Ontario Tim Hortons now serving coffee and donuts using a fancy robo-conveyor
Getting a cup of coffee or a box of Timbits is a process that's changed considerably over the years as new technologies make our lives more convenient.
Advances like tap-to-pay technology and mobile pickup have streamlined notoriously long Tim Hortons lines, and the reigning monarch of caffeination in Canada just rolled out yet another fancy tech upgrade to get people their coffee and snacks even faster.
Drivers pulling up to a handful of Tims drive-thru locations are finding something out of the ordinary, the coffee and baked goods titans trialling new automated drive-thru pickup points at select restaurants including one right here in Ontario.
A representative of Tim Hortons tells blogTO that the experiment launched at "the Tims restaurant in Tecumseh, Ontario, just outside of Windsor." The restaurant "is the first location to be trialling this technology," a sort of robo-waiter that eliminates face-to-face interaction and the need to acknowledge another human in your haggard pre-coffee state.
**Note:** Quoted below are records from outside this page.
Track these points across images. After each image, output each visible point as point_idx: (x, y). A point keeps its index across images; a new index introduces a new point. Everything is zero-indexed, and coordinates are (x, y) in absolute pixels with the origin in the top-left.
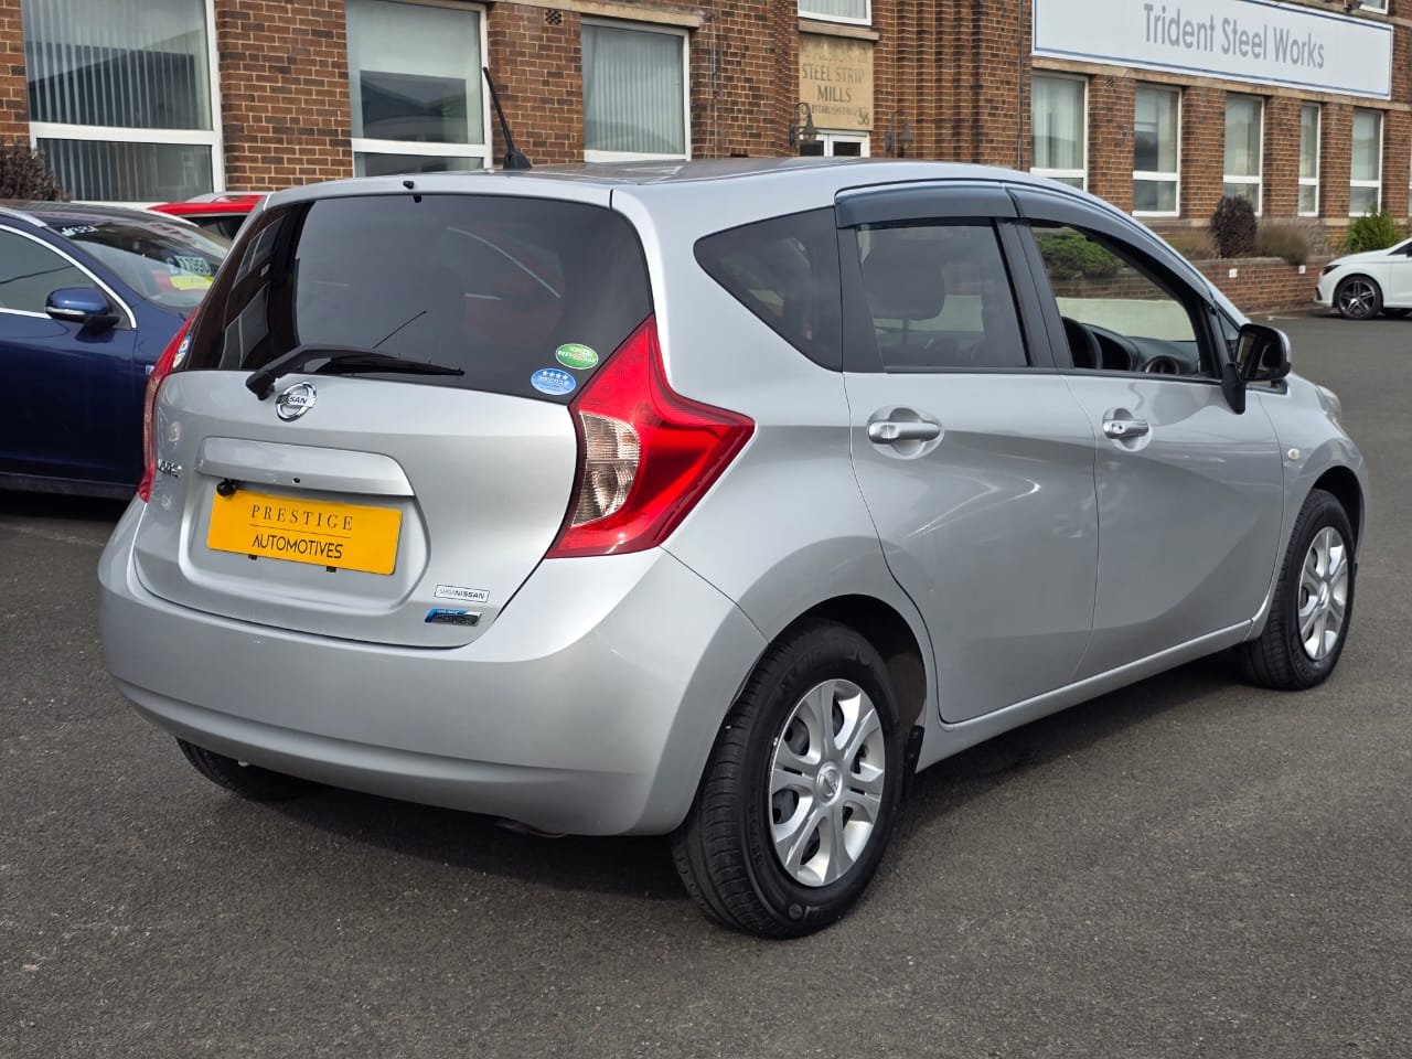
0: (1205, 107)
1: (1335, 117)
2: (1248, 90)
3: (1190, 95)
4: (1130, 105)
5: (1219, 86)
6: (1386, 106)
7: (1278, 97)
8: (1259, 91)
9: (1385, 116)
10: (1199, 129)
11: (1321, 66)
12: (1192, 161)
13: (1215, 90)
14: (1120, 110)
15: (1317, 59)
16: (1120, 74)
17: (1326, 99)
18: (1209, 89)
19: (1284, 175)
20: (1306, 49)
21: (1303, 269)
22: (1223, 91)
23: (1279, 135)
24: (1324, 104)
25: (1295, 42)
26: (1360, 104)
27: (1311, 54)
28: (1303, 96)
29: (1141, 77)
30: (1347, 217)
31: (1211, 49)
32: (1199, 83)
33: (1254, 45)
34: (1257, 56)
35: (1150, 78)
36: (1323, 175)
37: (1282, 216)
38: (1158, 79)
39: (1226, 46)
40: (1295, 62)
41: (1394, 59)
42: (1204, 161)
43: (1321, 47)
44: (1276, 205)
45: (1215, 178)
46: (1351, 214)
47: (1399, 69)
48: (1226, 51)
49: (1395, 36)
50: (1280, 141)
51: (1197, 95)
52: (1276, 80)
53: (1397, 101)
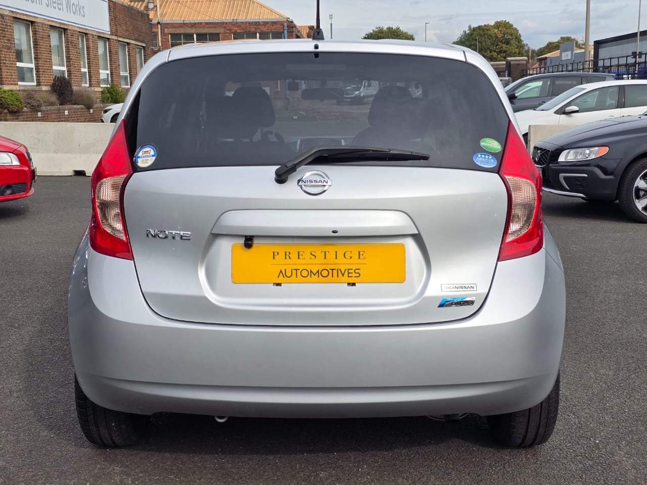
0: (42, 32)
1: (91, 40)
2: (58, 25)
3: (35, 26)
4: (11, 29)
5: (47, 23)
6: (109, 37)
7: (70, 30)
8: (62, 26)
9: (108, 41)
10: (41, 42)
11: (84, 16)
12: (40, 58)
13: (45, 25)
14: (8, 31)
15: (83, 14)
16: (7, 13)
17: (87, 32)
18: (43, 24)
19: (75, 67)
20: (78, 7)
21: (92, 111)
22: (48, 25)
23: (72, 47)
24: (86, 34)
25: (73, 4)
26: (100, 35)
27: (80, 10)
28: (78, 30)
29: (15, 15)
30: (100, 87)
31: (42, 4)
32: (38, 20)
33: (58, 4)
34: (60, 9)
35: (18, 16)
36: (89, 68)
37: (77, 86)
38: (22, 17)
39: (47, 3)
40: (74, 13)
41: (110, 15)
42: (44, 58)
43: (83, 7)
44: (74, 81)
45: (49, 67)
46: (101, 86)
47: (112, 20)
48: (48, 6)
49: (109, 5)
50: (72, 51)
51: (38, 26)
52: (68, 21)
53: (112, 34)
We’re testing something new at a handful of Tims restaurants! These automated drive-thru pickup points use a conveyor system for both on-site and mobile orders. pic.twitter.com/0VlJaJC3dG
— Tim Hortons (@TimHortons) March 28, 2022
The Tims representative explains that "the conveyor double drive-thru format allows team members to send a guest's order over the first drive-thru lane so two lanes of guests can be placing orders," essentially doubling a restaurant's capacity to accept orders.
A guest's food and/or beverages then travels along the conveyor system, moving from the restaurant to an automated receiving box with electronic doors in the drive-thru pickup area.
There will be even more ways to order your double-double on the horizon, as the Tim Hortons rep confirms that the automated drive-thru system is "just one of a number of new formats we are testing at Tims restaurants in 2022," including formats better suited to urban, pedestrian-forward locales like Toronto.
Tims may not have solved other outstanding issues like the brand's contribution to the excessive coffee cups piling up in landfills, the general ethical questions about the sourcing of coffee beans, and broken Iced Capp machines, but at least they've devised a way to prevent groggy-eyed motorists from having to face an actual human in their most irritable hours.